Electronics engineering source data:
○ ○ ○ ○ ○
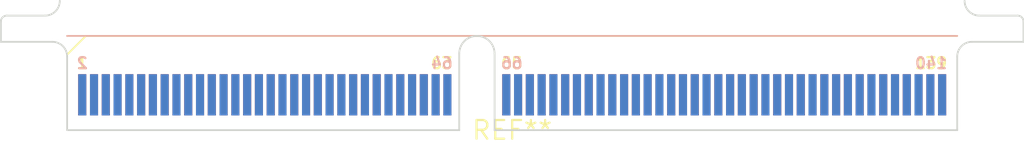
<source format=kicad_pcb>
(kicad_pcb (version 20240108) (generator pcbnew)

  (general
    (thickness 1.6)
  )

  (paper "A4")
  (layers
    (0 "F.Cu" signal)
    (31 "B.Cu" signal)
    (32 "B.Adhes" user "B.Adhesive")
    (33 "F.Adhes" user "F.Adhesive")
    (34 "B.Paste" user)
    (35 "F.Paste" user)
    (36 "B.SilkS" user "B.Silkscreen")
    (37 "F.SilkS" user "F.Silkscreen")
    (38 "B.Mask" user)
    (39 "F.Mask" user)
    (40 "Dwgs.User" user "User.Drawings")
    (41 "Cmts.User" user "User.Comments")
    (42 "Eco1.User" user "User.Eco1")
    (43 "Eco2.User" user "User.Eco2")
    (44 "Edge.Cuts" user)
    (45 "Margin" user)
    (46 "B.CrtYd" user "B.Courtyard")
    (47 "F.CrtYd" user "F.Courtyard")
    (48 "B.Fab" user)
    (49 "F.Fab" user)
    (50 "User.1" user)
    (51 "User.2" user)
    (52 "User.3" user)
    (53 "User.4" user)
    (54 "User.5" user)
    (55 "User.6" user)
    (56 "User.7" user)
    (57 "User.8" user)
    (58 "User.9" user)
  )

  (setup
    (pad_to_mask_clearance 0)
    (pcbplotparams
      (layerselection 0x00010fc_ffffffff)
      (plot_on_all_layers_selection 0x0000000_00000000)
      (disableapertmacros false)
      (usegerberextensions false)
      (usegerberattributes false)
      (usegerberadvancedattributes false)
      (creategerberjobfile false)
      (dashed_line_dash_ratio 12.000000)
      (dashed_line_gap_ratio 3.000000)
      (svgprecision 4)
      (plotframeref false)
      (viasonmask false)
      (mode 1)
      (useauxorigin false)
      (hpglpennumber 1)
      (hpglpenspeed 20)
      (hpglpendiameter 15.000000)
      (dxfpolygonmode false)
      (dxfimperialunits false)
      (dxfusepcbnewfont false)
      (psnegative false)
      (psa4output false)
      (plotreference false)
      (plotvalue false)
      (plotinvisibletext false)
      (sketchpadsonfab false)
      (subtractmaskfromsilk false)
      (outputformat 1)
      (mirror false)
      (drillshape 1)
      (scaleselection 1)
      (outputdirectory "")
    )
  )

  (net 0 "")

  (footprint "Samtec_HSEC8-170-X-X-DV-BL_2x70_P0.8mm_Edge" (layer "F.Cu") (at 0 0))

)

</source>
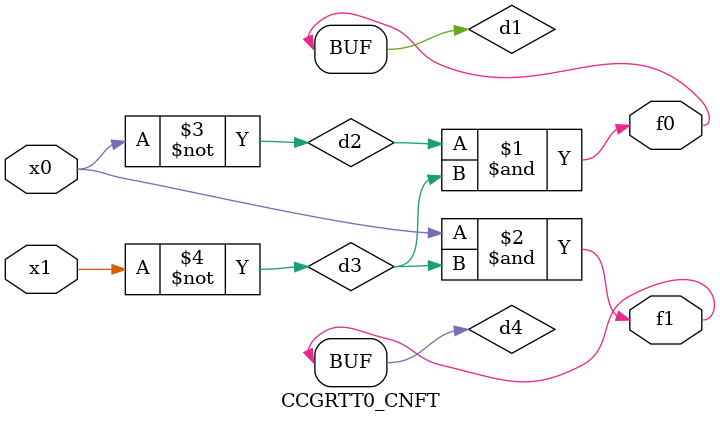
<source format=v>
module CCGRTT0_CNFT( x0, x1, f0, f1 );

	input x0, x1;
	output f0, f1;

	wire d1, d2, d3, d4;

	assign f0 = d1;
	and (d1, d2, d3);
	not (d2, x0);
	not (d3, x1);
	assign f1 = d4;
	and (d4, x0, d3);
endmodule

</source>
○ ○ ○ ○ ○
◆ WRITTEN TASK ◆
No pictures belong in the copy. Transcribe every entry exactly.

◆ TASK RESULT ◆
<source format=kicad_pcb>
(kicad_pcb (version 20240108) (generator pcbnew)

  (general
    (thickness 1.6)
  )

  (paper "A4")
  (layers
    (0 "F.Cu" signal)
    (31 "B.Cu" signal)
    (32 "B.Adhes" user "B.Adhesive")
    (33 "F.Adhes" user "F.Adhesive")
    (34 "B.Paste" user)
    (35 "F.Paste" user)
    (36 "B.SilkS" user "B.Silkscreen")
    (37 "F.SilkS" user "F.Silkscreen")
    (38 "B.Mask" user)
    (39 "F.Mask" user)
    (40 "Dwgs.User" user "User.Drawings")
    (41 "Cmts.User" user "User.Comments")
    (42 "Eco1.User" user "User.Eco1")
    (43 "Eco2.User" user "User.Eco2")
    (44 "Edge.Cuts" user)
    (45 "Margin" user)
    (46 "B.CrtYd" user "B.Courtyard")
    (47 "F.CrtYd" user "F.Courtyard")
    (48 "B.Fab" user)
    (49 "F.Fab" user)
    (50 "User.1" user)
    (51 "User.2" user)
    (52 "User.3" user)
    (53 "User.4" user)
    (54 "User.5" user)
    (55 "User.6" user)
    (56 "User.7" user)
    (57 "User.8" user)
    (58 "User.9" user)
  )

  (setup
    (pad_to_mask_clearance 0)
    (pcbplotparams
      (layerselection 0x00010fc_ffffffff)
      (plot_on_all_layers_selection 0x0000000_00000000)
      (disableapertmacros false)
      (usegerberextensions false)
      (usegerberattributes false)
      (usegerberadvancedattributes false)
      (creategerberjobfile false)
      (dashed_line_dash_ratio 12.000000)
      (dashed_line_gap_ratio 3.000000)
      (svgprecision 4)
      (plotframeref false)
      (viasonmask false)
      (mode 1)
      (useauxorigin false)
      (hpglpennumber 1)
      (hpglpenspeed 20)
      (hpglpendiameter 15.000000)
      (dxfpolygonmode false)
      (dxfimperialunits false)
      (dxfusepcbnewfont false)
      (psnegative false)
      (psa4output false)
      (plotreference false)
      (plotvalue false)
      (plotinvisibletext false)
      (sketchpadsonfab false)
      (subtractmaskfromsilk false)
      (outputformat 1)
      (mirror false)
      (drillshape 1)
      (scaleselection 1)
      (outputdirectory "")
    )
  )

  (net 0 "")

  (footprint "Samtec_HSEC8-170-X-X-DV-BL_2x70_P0.8mm_Edge" (layer "F.Cu") (at 0 0))

)

</source>
<source format=v>
module CCGRTT0_CNFT( x0, x1, f0, f1 );

	input x0, x1;
	output f0, f1;

	wire d1, d2, d3, d4;

	assign f0 = d1;
	and (d1, d2, d3);
	not (d2, x0);
	not (d3, x1);
	assign f1 = d4;
	and (d4, x0, d3);
endmodule

</source>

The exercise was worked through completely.